Ladybug, Lemon and Tangerine as names of veteran murderers, Prince as the moniker of a teenage femme fatale—the script by Zak Olkewicz traffics in such winking contradictions. I’d take it a step further: Olkewicz’s script is all about easy signifiers. Ladybug bemoans his world’s unluckiest assassin status while Prince smugly deems herself the luckiest; Lemon sizes up people through archetypes found in his favorite Thomas the Tank Engine books while Tangerine rolls his eyes: Despite the hit men’s conflicting missions yet (hint, hint) connected histories, Olkewicz flattens each character to their one tic until the train is ultimately populated by nothing but weapon-toting spasms.
That flattening extends itself to director David Leitch’s approach to the material. Gone is the unironic sincerity that gave his breakout franchise John Wick its charm or the Cold War theatrics that gave his follow-up Atomic Blonde its oomph. Instead, Bullet Train is satisfied planting itself squarely in a post-Quentin Tarantino landscape where assassins crack zippy jokes, but the plotting goes nowhere fast. There’s a stolen venomous snake thrown into the mix, but the movie forgets about it for long stretches of running time. There’s also a tut-tutting conductor played by Heroes’ Masi Oka that the film forgets about completely.
Leitch and cinematographer Jonathan Sela light each car in the train as its own version of a neon-colored Tokyo nightspot, so you can get your bearings and deduce where characters are at any given point in the film’s 126 minutes. But the effect is dishearteningly airless. You never escape the sense that all the intricately choreographed mayhem is being staged inside an Atlanta soundstage; even the sight of Mount Fuji outside the windows feels like a matte painting.
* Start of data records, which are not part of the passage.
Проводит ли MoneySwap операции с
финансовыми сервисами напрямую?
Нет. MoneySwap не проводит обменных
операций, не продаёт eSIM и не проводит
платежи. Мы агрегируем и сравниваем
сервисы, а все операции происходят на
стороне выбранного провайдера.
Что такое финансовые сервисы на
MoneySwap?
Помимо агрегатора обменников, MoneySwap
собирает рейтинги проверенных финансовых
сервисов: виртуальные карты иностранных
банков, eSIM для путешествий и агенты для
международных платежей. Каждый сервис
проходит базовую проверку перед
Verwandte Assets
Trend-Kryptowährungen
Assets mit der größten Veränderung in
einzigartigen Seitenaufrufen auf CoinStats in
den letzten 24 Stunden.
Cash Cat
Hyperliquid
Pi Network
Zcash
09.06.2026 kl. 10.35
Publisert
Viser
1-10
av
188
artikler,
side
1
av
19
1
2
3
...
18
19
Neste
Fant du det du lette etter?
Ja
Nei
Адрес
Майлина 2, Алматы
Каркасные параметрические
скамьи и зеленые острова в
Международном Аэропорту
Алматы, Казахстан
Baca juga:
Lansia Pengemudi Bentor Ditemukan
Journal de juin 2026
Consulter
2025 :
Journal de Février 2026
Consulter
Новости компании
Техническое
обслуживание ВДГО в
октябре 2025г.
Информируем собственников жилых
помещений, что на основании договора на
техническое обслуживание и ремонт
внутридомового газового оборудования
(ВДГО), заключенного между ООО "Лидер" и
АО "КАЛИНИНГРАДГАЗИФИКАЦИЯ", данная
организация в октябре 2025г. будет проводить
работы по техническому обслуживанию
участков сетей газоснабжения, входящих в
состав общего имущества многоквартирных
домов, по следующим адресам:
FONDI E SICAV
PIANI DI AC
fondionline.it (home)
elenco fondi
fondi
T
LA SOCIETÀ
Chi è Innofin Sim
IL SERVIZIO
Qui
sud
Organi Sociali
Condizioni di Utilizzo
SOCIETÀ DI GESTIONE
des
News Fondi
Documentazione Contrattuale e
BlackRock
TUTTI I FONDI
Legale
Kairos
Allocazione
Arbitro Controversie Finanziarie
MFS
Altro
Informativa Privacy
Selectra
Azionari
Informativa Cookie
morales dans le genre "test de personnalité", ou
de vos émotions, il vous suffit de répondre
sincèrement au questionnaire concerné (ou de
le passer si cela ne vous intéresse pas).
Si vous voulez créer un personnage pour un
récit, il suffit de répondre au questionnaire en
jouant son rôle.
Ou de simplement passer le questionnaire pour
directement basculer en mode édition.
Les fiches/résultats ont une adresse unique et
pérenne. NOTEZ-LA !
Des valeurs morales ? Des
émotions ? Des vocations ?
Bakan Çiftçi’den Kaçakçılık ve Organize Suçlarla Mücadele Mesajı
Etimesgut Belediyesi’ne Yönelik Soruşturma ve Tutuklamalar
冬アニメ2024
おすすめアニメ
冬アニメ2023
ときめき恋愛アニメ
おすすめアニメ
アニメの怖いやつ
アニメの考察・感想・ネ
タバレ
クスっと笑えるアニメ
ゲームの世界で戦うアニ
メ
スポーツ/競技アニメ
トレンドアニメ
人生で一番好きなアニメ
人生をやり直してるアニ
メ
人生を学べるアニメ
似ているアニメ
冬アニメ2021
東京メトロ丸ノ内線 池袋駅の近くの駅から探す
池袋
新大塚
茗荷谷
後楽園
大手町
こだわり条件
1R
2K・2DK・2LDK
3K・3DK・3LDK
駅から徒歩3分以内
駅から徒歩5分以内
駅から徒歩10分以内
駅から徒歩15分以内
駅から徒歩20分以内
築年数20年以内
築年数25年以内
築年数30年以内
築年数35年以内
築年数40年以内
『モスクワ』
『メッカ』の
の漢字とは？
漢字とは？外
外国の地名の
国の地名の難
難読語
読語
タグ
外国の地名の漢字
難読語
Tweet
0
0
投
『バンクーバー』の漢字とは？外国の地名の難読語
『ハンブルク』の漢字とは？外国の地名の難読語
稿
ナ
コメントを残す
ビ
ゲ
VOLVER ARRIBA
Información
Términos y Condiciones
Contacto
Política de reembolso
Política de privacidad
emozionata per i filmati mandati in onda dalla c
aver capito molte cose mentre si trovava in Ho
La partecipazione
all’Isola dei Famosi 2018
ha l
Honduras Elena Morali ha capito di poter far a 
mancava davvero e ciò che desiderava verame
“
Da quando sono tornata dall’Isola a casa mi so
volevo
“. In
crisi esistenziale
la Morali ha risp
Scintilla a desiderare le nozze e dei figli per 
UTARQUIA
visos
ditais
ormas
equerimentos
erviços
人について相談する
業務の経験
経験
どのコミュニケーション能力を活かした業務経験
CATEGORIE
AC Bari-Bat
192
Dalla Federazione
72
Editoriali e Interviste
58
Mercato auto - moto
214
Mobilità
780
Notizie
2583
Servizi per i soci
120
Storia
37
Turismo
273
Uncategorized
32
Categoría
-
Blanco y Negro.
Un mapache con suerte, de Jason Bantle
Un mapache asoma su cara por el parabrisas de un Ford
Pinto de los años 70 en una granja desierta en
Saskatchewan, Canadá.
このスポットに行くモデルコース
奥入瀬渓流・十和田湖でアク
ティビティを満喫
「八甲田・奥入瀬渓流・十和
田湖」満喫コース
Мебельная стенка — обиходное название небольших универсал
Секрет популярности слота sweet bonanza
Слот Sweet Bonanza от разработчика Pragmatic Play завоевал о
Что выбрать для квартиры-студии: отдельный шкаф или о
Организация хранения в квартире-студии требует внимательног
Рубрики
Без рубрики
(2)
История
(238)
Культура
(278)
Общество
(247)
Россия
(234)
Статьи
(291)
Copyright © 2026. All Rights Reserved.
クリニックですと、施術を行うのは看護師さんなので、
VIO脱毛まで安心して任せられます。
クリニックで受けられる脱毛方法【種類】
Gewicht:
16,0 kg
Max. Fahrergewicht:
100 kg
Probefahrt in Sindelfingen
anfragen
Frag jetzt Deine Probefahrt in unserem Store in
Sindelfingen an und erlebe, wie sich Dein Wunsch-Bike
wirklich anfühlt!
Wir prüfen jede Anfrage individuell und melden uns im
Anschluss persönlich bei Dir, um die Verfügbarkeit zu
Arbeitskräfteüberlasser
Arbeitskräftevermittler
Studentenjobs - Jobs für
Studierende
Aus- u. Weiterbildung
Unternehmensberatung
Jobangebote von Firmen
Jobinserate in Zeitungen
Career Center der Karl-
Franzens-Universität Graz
And if there’s one other thing Bullet Train is laden with, it’s celebrity cameos. There’s a pretty obvious one in Sandra Bullock as Ladybug’s handler, her calm voice through the cell phone talking her existentially stressed assassin through an increasingly botched operation. Others are too good to spoil: One involves an actor playing a passenger dragged into an identity sleight-of-hand, leaning into a gag that can be traced all the way back to (hint, hint) 2013’s This Is The End. Others just seem plonked down into the movie for no discernible purpose besides ticking off a returned favor.
Bullet Train always feels in danger of getting derailed—and it nearly does in its needlessly protracted, CGI-heavy third act—but Brad Pitt’s star power keeps it firmly on track. Pitt traipses through the movie with the serenity of a Zen master, delivering affirmations like “You put peace into the world and you get peace back.” It’s this above-it-all, surfer dude charisma that makes Pitt’s comedic moments work: Wearing a nondescript bucket hat and wrestling the said snake into a toilet, Pitt conveys a so-over-it demeanor that gives Bullet Train a jolt of comic energy while everyone else seems to be sweating for a laugh.
Pitt is the conductor that makes you want to stay aboard Bullet Train, even when the journey takes perhaps 15 to 20 minutes too long. Or maybe he’s the gateway dealer who can introduce you to superior action comedies or great Wuxia cinema. There’s no reason why the time you spend being entertained by Bullet Train should be for nothing.
Bullet Train opens in Philippine cinemas August 10.